◆ **Extract to read**
-- BEGIN --
A Gay/campy chronicling of daily life in NYC,with individual kernels of human truth. copyright 2011 by The Raving Queen
Friday, March 23, 2012
Girls, What Exactly Is Wrong With Salisbury, CT??????
Well, darlings, let me tell you, the first thing is the town is named for a low class form of steak. You know, the kind companies like Swanson and Armor used to manufacture as TV dinners, back in the day when those of us who were young and inexperienced thought TV dinners and such were SO sophisticated. The meal often came with this piece of steak, which I wasn't sure what it was, but it looked like a piece of..well, you know, dolls! Always accompanied by a dollop of dehydrated potatoes and corn. And until the advent of New York TV and radio broadcasts, and then being turned on by Jacqueline Susann, so many of us thought this was sophisticated. Until we discovered nightclubs, loves!!!!!!!
Apparently, the citizens of Salisbury are at this same low level of sophistication. It seems there is a Divinity living among them--named Meryl Streep--and they just do not know how to behave among such upper echelon citizenry.
-- END --
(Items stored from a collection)
-- BEGIN --
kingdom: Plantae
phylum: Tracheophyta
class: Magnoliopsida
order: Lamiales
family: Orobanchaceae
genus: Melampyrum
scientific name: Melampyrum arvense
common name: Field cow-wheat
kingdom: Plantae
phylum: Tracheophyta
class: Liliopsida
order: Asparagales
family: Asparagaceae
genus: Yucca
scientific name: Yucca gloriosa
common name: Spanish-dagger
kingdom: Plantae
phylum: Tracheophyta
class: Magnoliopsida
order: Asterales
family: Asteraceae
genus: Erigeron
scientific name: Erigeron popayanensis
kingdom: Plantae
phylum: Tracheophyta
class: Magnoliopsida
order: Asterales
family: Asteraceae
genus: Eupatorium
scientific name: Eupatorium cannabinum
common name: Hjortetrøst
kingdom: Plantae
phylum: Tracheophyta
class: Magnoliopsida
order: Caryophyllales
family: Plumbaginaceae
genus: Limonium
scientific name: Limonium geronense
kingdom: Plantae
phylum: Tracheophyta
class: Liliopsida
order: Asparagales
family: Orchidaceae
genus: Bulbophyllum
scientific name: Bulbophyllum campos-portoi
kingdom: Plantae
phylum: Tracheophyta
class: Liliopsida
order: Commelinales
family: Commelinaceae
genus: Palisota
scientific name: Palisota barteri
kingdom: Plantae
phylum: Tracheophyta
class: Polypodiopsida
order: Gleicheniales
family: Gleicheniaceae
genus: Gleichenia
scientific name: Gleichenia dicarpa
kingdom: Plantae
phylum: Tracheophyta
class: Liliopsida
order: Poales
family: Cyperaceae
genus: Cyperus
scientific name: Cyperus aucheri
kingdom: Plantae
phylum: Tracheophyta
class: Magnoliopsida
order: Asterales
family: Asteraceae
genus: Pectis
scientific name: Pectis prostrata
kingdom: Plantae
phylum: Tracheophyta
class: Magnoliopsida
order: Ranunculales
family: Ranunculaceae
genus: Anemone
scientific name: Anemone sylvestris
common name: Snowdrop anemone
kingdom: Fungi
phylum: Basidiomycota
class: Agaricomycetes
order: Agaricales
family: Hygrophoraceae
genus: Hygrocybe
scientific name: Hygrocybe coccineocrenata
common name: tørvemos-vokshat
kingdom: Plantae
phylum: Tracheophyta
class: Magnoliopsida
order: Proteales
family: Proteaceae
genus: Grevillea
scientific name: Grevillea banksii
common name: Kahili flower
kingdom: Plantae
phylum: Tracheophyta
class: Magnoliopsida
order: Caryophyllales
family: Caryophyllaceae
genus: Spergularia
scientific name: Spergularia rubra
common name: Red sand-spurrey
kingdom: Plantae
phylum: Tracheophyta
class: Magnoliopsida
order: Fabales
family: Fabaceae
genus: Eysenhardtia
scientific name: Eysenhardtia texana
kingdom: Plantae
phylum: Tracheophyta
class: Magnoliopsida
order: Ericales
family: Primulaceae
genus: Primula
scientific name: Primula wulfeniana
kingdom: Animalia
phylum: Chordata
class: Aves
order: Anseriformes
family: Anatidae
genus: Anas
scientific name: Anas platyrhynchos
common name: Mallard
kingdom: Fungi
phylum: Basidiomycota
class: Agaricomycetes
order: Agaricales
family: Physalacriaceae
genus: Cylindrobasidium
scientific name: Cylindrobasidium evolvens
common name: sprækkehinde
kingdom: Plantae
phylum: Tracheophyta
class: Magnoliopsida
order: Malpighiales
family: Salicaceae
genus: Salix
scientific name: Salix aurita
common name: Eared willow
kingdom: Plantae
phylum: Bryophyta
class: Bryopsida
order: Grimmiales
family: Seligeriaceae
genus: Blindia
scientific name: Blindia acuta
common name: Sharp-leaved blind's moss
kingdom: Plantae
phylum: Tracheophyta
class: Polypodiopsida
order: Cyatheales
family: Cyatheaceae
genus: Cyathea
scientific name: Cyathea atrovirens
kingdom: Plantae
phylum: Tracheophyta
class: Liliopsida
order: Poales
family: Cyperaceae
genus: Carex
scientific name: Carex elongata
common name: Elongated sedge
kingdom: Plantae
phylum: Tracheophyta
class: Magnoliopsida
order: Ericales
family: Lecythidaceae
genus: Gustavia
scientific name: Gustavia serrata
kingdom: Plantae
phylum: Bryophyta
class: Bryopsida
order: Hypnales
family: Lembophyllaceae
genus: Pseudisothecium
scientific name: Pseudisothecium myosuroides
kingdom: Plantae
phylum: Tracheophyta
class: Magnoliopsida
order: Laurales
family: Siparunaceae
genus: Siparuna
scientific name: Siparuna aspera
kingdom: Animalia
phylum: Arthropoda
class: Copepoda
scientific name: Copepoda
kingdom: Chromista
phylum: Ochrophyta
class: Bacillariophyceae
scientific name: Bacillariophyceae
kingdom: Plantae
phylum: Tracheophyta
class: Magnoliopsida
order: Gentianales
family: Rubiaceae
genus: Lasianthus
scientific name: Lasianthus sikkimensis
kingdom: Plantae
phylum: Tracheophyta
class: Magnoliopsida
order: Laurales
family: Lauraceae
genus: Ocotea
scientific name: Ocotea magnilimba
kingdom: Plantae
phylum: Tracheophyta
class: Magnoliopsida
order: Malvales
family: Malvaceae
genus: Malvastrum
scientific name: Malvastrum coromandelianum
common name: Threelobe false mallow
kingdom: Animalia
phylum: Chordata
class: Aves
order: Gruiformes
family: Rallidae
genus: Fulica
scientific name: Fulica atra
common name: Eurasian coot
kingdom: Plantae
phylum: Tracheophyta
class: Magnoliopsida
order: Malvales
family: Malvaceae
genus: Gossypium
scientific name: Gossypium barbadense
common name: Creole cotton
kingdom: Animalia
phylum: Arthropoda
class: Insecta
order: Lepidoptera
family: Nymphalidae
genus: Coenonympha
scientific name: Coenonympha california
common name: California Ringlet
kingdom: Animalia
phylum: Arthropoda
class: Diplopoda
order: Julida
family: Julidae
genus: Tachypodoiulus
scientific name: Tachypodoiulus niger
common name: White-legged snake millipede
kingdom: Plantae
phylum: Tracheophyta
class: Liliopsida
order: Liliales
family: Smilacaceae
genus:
-- END --
◆ **Problem set**
1 > Using the post about Salisbury, what is the answer to each question?
(a) Which two companies does it name as makers of TV dinners?
(b) What two foods came with the piece of steak in the meal?
(c) Who does it say lives among the citizens of Salisbury?
2 > Can you reproduce the part of the post about Salisbury starting at "Well, darlings, let" and ending at "discovered nightclubs, loves!!!!!!!"?

◆ **Answers to the problems**
1 >
(a) Swanson and Armor
(b) Dehydrated potatoes and corn
(c) Meryl Streep

2 >
Well, darlings, let me tell you, the first thing is the town is named for a low class form of steak. You know, the kind companies like Swanson and Armor used to manufacture as TV dinners, back in the day when those of us who were young and inexperienced thought TV dinners and such were SO sophisticated. The meal often came with this piece of steak, which I wasn't sure what it was, but it looked like a piece of..well, you know, dolls! Always accompanied by a dollop of dehydrated potatoes and corn. And until the advent of New York TV and radio broadcasts, and then being turned on by Jacqueline Susann, so many of us thought this was sophisticated. Until we discovered nightclubs, loves!!!!!!!